◆ **Exercise material**
=== Section Start ===
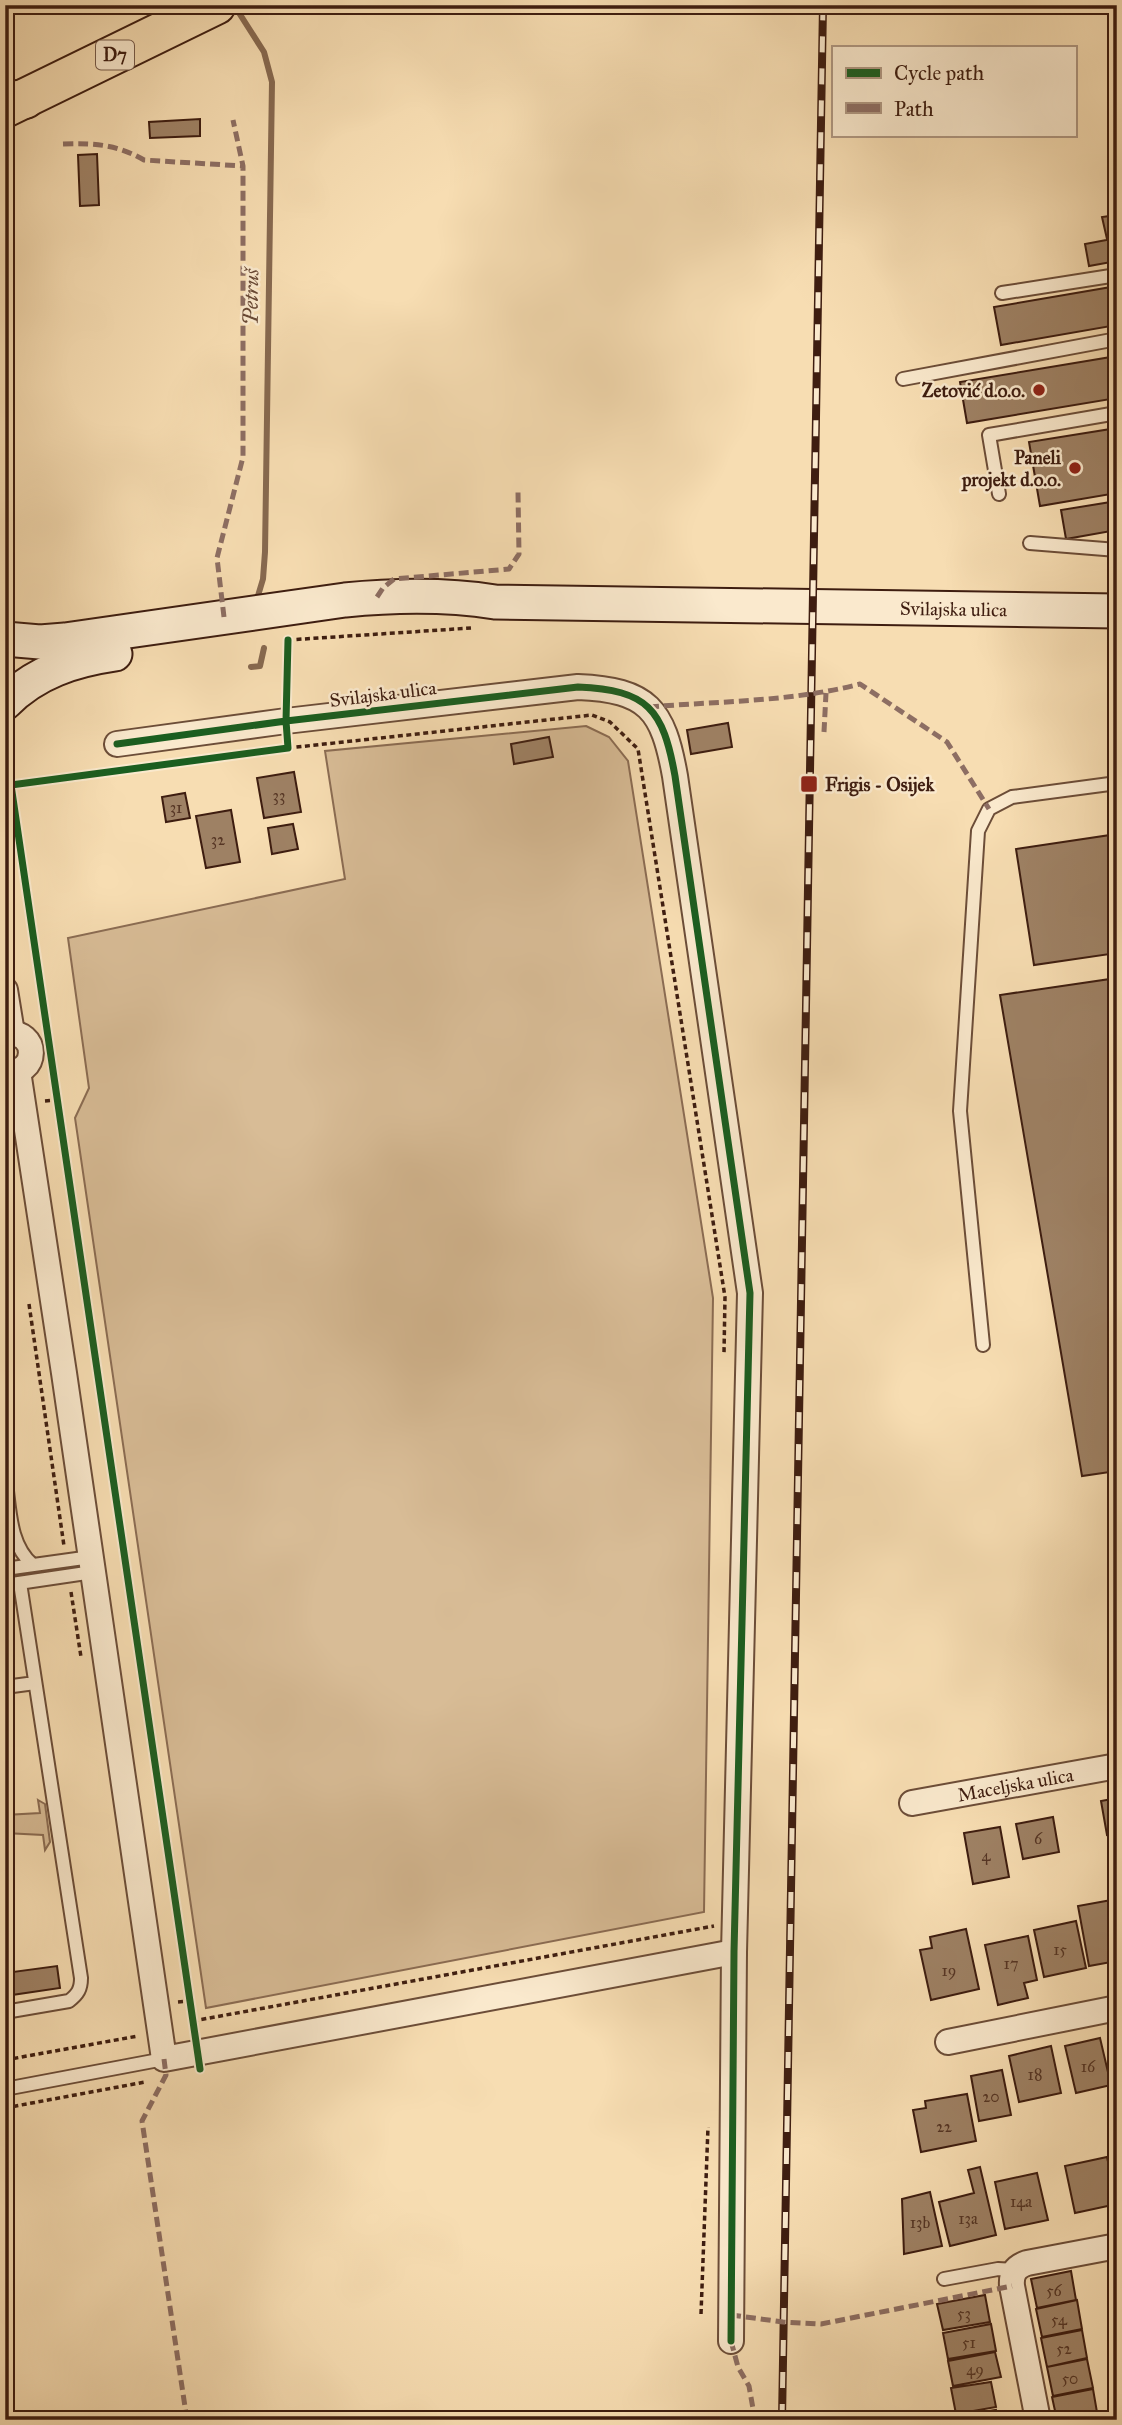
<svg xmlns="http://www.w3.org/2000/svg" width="1122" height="2425" viewBox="0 0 1122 2425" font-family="'IM FELL Great Primer',serif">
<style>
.green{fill:#d8bc96;stroke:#8b6c53;stroke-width:2}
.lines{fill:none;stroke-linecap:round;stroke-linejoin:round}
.stream{stroke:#876950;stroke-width:6}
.building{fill:#9e8164;stroke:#3e1d10;stroke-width:2}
.service-casing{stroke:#6c4d38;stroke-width:16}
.minor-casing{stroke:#6c4d38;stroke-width:28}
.secondary-casing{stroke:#3e1d10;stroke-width:37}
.primary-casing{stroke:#3e1d10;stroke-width:42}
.trunk-casing{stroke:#3e1d10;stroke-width:42}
.path{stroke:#3e1d10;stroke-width:3.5;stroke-dasharray:5 3.5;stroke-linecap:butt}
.service{stroke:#fae9cd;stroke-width:12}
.minor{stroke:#fae9cd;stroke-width:24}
.secondary{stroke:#fae9cd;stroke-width:33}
.primary{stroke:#f7ddb2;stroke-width:38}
.trunk{stroke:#f7ddb2;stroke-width:38}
.rail-casing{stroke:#3e1d10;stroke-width:8}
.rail{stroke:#fae9cd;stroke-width:5;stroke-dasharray:16;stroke-linecap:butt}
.quiet{stroke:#8d6e63;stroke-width:5;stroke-dasharray:10 5;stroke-linecap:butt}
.cycleway-casing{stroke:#fae9cd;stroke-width:11}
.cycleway{stroke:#1b5e20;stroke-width:7}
.poi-dot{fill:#8f2418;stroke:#fae9cd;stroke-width:2.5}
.labels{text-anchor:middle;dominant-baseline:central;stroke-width:5;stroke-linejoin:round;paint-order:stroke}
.number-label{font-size:16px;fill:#563625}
.shield{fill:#fae9cd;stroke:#765a49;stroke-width:2}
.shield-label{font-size:18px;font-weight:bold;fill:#3e1d10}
.poi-label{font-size:19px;font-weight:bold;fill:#3e1d10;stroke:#fae9cd;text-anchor:end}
.street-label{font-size:19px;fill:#3e1d10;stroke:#fae9cd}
.water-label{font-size:21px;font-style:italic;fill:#694935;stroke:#fae9cd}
</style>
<rect width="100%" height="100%" fill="#f7ddb2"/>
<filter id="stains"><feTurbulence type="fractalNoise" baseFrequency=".00286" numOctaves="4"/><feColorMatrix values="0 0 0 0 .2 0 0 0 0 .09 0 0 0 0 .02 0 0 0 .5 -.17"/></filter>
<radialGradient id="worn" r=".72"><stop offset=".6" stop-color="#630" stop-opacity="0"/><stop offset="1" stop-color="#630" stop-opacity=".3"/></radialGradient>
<!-- green -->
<path class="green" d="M586,726L609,737L628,761L713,1298L704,1912L206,2008L75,1118L89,1088L68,938L345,879L325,751Z
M38,1800L45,1804L50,1842L45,1850L43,1835L5,1833V1815L40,1813Z"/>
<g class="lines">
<!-- stream -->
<path class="stream" d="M234,5L264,52L272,82L265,552L263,579L257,599
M251,667L260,666L264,648"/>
</g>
<!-- building -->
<path class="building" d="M200,119V136L150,138L149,122Z
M97,154L99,205L80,206L78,155Z
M1117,215V237L1107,239L1102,217Z
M1117,238V261L1089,266L1085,244Z
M1117,286V325L1001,345L994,307Z
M1117,356V398L967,423L960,382Z
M1117,428V493L1040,506L1029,442Z
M1117,501V530L1066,539L1061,510Z
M728,723L732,747L691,754L687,730Z
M549,737L553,757L514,764L511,744Z
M294,772L301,812L264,818L257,778Z
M185,793L190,818L166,822L162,797Z
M231,810L240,862L206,868L196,816Z
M293,824L298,849L272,854L268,828Z
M1117,834V953L1034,965L1016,849Z
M1117,978V1471L1082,1476L1000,995Z
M1117,1798V1832L1107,1835L1101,1801Z
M1053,1817L1059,1852L1023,1859L1016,1824Z
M1000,1827L1009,1877L973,1884L964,1833Z
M1117,1899V1961L1089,1966L1078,1906Z
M1076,1921L1086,1968L1044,1977L1034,1930Z
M966,1929L979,1989L931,2000L920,1950L932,1948L930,1937Z
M1028,1936L1037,1980L1024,1983L1028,1998L998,2005L985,1945Z
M57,1966L60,1988L5,1996V1973Z
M1100,2038L1111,2085L1076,2093L1065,2046Z
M1051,2046L1061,2093L1019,2102L1009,2056Z
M1002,2070L1011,2115L979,2121L971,2076Z
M967,2094L976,2141L921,2152L913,2110L926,2108L925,2101Z
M1107,2157L1117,2204L1075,2213L1065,2166Z
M980,2167L996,2235L950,2246L939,2202L974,2193L968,2170Z
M1037,2173L1048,2220L1005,2229L995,2182Z
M930,2192L942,2246L904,2254L902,2199Z
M1071,2271L1076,2300L1037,2308L1031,2279Z
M985,2295L990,2322L943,2330L937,2304Z
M1077,2300L1082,2329L1042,2337L1036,2309Z
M991,2324L996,2351L948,2359L943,2333Z
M1082,2330L1087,2358L1047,2367L1041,2338Z
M995,2352L1001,2377L953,2386L948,2361Z
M1087,2359L1093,2388L1053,2396L1047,2367Z
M991,2382L996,2407L956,2414L951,2388Z
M1093,2389L1098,2418L1057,2420L1052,2397Z
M996,2410L998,2420H957L956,2416Z"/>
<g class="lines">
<!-- service casing -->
<g class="service-casing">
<path id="service" d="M1002,293L1117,275
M903,379L1117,339
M999,494L989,435L1117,413
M1030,543L1117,550
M983,1345L960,1111L978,831L989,809L1012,797L1117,783
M5,1476C10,1506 8,1544 33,1565
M5,1569L91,1557
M5,1585L93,1572
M5,1687L35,1683
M5,2012L69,2001C78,1994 81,1989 81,1978L20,1583
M5,2089L164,2059
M944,2279L998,2269L1015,2270"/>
</g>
<!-- minor casing -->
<g class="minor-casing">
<g id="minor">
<path d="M117,744L286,721L578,687C648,690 663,709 675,776L750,1293L734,1952L731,2341"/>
<path d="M5,990L12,1033"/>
<path d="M5,1034C40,1028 39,1078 5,1071"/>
<path d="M18,1071L64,1373L164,2059L734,1952"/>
<path id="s1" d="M912,1803L1117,1766"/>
<path d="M948,2042L1117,2008"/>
<path d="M1038,2420L1012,2286C1011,2274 1015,2267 1027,2263L1117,2246"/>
</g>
</g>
<!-- secondary casing -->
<g class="secondary-casing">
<g id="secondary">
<path id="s2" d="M5,639L40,642L65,640L345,600C396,595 444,594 495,602L1117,611"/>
<path d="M5,703C35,672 74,660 115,654"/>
</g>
</g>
<!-- primary casing -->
<g class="primary-casing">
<path id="primary" d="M5,108L216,5"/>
</g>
<!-- trunk casing -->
<g class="trunk-casing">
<path id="trunk" d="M5,102L25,99"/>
</g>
<!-- path -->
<path class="path" d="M288,640L471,628
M288,748L592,715L610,722L638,749L725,1297L724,1353
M45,1101L58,1100
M29,1304L64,1546
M71,1592L81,1657
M178,2002L190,2001
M193,2021L714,1926
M5,2060L138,2036
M5,2108L145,2082V2080
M701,2314L708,2127"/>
<!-- service -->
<use href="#service" class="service"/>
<!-- minor -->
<use href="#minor" class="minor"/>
<!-- secondary -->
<use href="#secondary" class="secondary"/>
<!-- primary -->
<use href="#primary" class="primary"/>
<!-- trunk -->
<use href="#trunk" class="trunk"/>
<!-- rail casing -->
<g class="rail-casing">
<path id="rail" d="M782,2420L823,5"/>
</g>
<!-- rail -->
<use href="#rail" class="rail"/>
<!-- quiet -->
<path class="quiet" d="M63,144C94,143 116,144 144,160L243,166
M377,597L383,588L394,579L509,569L519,554L518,492
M224,617L217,558L243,457V166L233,120
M649,707C720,701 791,702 860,684L947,742L989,809
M824,732L826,693
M164,2059L166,2075L142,2121L187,2420
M731,2315L783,2322L821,2324L1012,2286
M731,2341L738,2367L749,2386L755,2420"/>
<!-- cycleway casing -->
<g class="cycleway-casing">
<path id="cycleway" d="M117,744L286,721L578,687C648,690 663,709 675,776L750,1293L734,1952L731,2341
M200,2069L11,785L288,748L286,721L288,640"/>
</g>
<!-- cycleway -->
<use href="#cycleway" class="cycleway"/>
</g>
<!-- markers -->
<g class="poi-dot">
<circle cx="1039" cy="390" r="7"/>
<circle cx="1075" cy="468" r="7"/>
<rect x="800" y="775" width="18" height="18" rx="3.5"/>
</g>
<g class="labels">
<!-- number labels -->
<g class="number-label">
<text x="279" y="795">33</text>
<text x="176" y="807">31</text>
<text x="218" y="839">32</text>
<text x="1038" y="1838">6</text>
<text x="986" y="1855">4</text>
<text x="1060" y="1949">15</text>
<text x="1011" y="1963">17</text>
<text x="949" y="1970">19</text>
<text x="1088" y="2066">16</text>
<text x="1035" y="2074">18</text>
<text x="991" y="2096">20</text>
<text x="944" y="2126">22</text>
<text x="1021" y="2201">14a</text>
<text x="968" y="2218">13a</text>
<text x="920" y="2222">13b</text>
<text x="1054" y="2290">56</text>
<text x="964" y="2313">53</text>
<text x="1059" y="2319">54</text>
<text x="969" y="2342">51</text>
<text x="1064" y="2348">52</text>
<text x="975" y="2369">49</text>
<text x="1070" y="2378">50</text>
</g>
<!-- shield labels -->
<rect class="shield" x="96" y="40.5" width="38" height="29" rx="5"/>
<g class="shield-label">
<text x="115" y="55">D7</text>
</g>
<!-- poi labels -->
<g class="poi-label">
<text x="1025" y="390">Zetović d.o.o.</text>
<text x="1061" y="457">Paneli<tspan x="1061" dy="22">projekt d.o.o.</tspan></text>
<text x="825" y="784" text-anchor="start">Frigis - Osijek</text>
</g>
<!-- street labels -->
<g class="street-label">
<text stroke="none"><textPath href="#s2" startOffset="952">Svilajska ulica</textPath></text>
<text transform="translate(383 694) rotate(-7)">Svilajska ulica</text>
<text stroke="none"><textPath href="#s1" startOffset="105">Maceljska ulica</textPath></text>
</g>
<!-- water labels -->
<g class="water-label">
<text transform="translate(251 297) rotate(-89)">Petruš</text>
</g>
</g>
<!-- margin -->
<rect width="1122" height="2425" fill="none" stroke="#f7ddb2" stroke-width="28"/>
<rect x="7" y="7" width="1108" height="2411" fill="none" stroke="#3e1d10" stroke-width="3.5"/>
<rect x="14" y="14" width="1094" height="2397" fill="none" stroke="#3e1d10" stroke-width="2"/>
<!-- legend -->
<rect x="832" y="46" width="245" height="91" fill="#fae9cd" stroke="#af9781" stroke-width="2"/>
<rect x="846" y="68" width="35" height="10" fill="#1b5e20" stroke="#af9781" stroke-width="2"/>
<text x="894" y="80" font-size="21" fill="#3e1d10">Cycle path</text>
<rect x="846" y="103" width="35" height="10" fill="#8d6e63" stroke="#af9781" stroke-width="2"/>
<text x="894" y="116" font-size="21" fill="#3e1d10">Path</text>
<rect width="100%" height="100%" filter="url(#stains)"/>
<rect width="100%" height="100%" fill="url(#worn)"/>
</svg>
=== Section End ===
◆ **Task directions**
Copy out every line of the data that includes the word "linejoin".

◆ **Solution**
.lines{fill:none;stroke-linecap:round;stroke-linejoin:round}
.labels{text-anchor:middle;dominant-baseline:central;stroke-width:5;stroke-linejoin:round;paint-order:stroke}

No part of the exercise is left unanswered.